Pluuup! O mesenger chamou alguém, ela foi. "OI Clá", "Olá Moço". Rodrigo era um amigo que pouco conhecia, um outro que não fazia nada no sábado à noite. Conversas bobas, vazias, nada que arrancasse um sorriso daqueles lábios petrificados. Saiu, deixou o moço só, deitou no puf ao pé da janela, mais um cigarro, o corpo relaxado. Recostou a mão sobre o peito, acariciou o busto com delicadeza. O piano no som ecoava no ambiente e seus dedos tímidos descobriram a umidade do colo. Em silêncio contorcido, mais um arfar se abafava no vento da rua. O corpo amoleceu estendido e logo se encolheu. As mãos antes fortes se voltaram para o rosto, o pranto desceu vertiginosamente, soluçante Clara adormeceu.
O dia nublou na pele de Clara, nublou no capô sujo dos carros, nublou nas sacolas de feira das senhoras, nublou no cigarro do taxista, nublou no topo dos edifícios, no cabelo das crianças. Nublou, e entretanto fazia um bonito sol. O vento fez com que ela acordasse para fechar a janela. Ela meio tonta levantou e fechou de um golpe só o vidro, apoiou a testa, varreu os prédios cinzas e viu bem de fronte, um andar acima, uma mulher de calcinha e sutiã na sacada, com uma xícara na mão e algumas bolachas Maria na outra. Olhava fixamente para o quarto de Clara, os olhos se encontraram, nenhuma das duas figuras desviava o olhar até que um homem de bermuda veio de dentro do apartamento colocando-se do lado da mulher. No mesmo instante o telefone tocou.

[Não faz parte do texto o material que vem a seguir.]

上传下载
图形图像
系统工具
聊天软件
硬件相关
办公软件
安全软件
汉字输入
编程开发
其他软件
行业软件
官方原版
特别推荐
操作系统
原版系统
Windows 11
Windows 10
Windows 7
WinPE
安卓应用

- Oi Clá! É o Rodrigo, eu to aqui na frente do seu prédio, preciso falar com você.
Clara colocou um conjunto de moletom, um chinelo e mesmo descabelada e com sono saiu. Todos estavam dormindo na casa, na ponta dos pés ela foi.

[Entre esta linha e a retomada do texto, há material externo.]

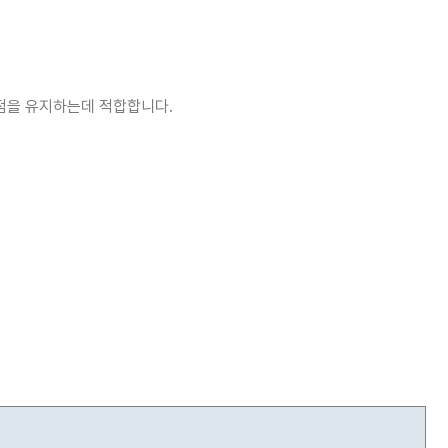
삼중점을 유지하는데 적합합니다.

Rodrigo estava encostado no carro, eles se cumprimentaram, Clara já perguntando o que acontecera.
- Entra no carro, já te explico.
Eles entraram no carro, ela já com medo e ele muito nervoso.
- Clá, preciso da sua ajuda.
- Que foi? Que que aconteceu?
- Eu...eu – ele tremia – eu fiz uma cagada e não sei o que faço.
- Mas o que que você fez meu deus?
Fez-se uma pausa, ele estava muito tenso, olhou pra ela com os olhos vermelhos:
- Eu matei um cara Clá! Eu descumpri o trato, o grupo veio falar comigo, eles me ameaçaram, eu fiquei com medo, num sei, saí com tudo e passei por cima do Rômulo, agora eles tão atrás de mim, eu preciso de ajuda.
Ela nem respondeu na hora, ficou apenas confusa, não tinha a menor idéia que aquele sujeito meigo, que volta e meia conversava com ela na internet pudesse matar uma pessoa. E o que era esse grupo? O tal do Rômulo? Trato? As coisas estavam muito sombrias, incógnitas, não era possível naquele momento tirar nenhum tipo de conclusão palpável.
Durante um tempo o silêncio reinou no carro que andava devagar. Clara conteve o desespero, não conseguiu pensar em nada. Pelas conversas que tivera com o rapaz tinha a nítida impressão de ser um bom sujeito, carinhoso, inteligente e bem humorado. A situação ainda estava semi-exposta, algo muito grave acontecera e por algum motivo o peso do futuro do moço quase desconhecido caíra em suas mãos. Independente do caso ou qualquer veracidade apresentada, naquele instante ela era a pessoa que podia ajuda-lo. Sabe-se lá por que motivo ele a procurara, sabe-se lá porque motivo eles se conheceram, ou porque estavam vagando num carro velho, a única coisa que ela sabia era que havia de encontrar uma solução. Uma gostosa sensação de perigo tomou conta de Clara. Algo tão inesperado, alguém tão desconhecido, uma vida tão monótona.
- Vire a esquerda aqui – ela cortou o silêncio – tive uma idéia.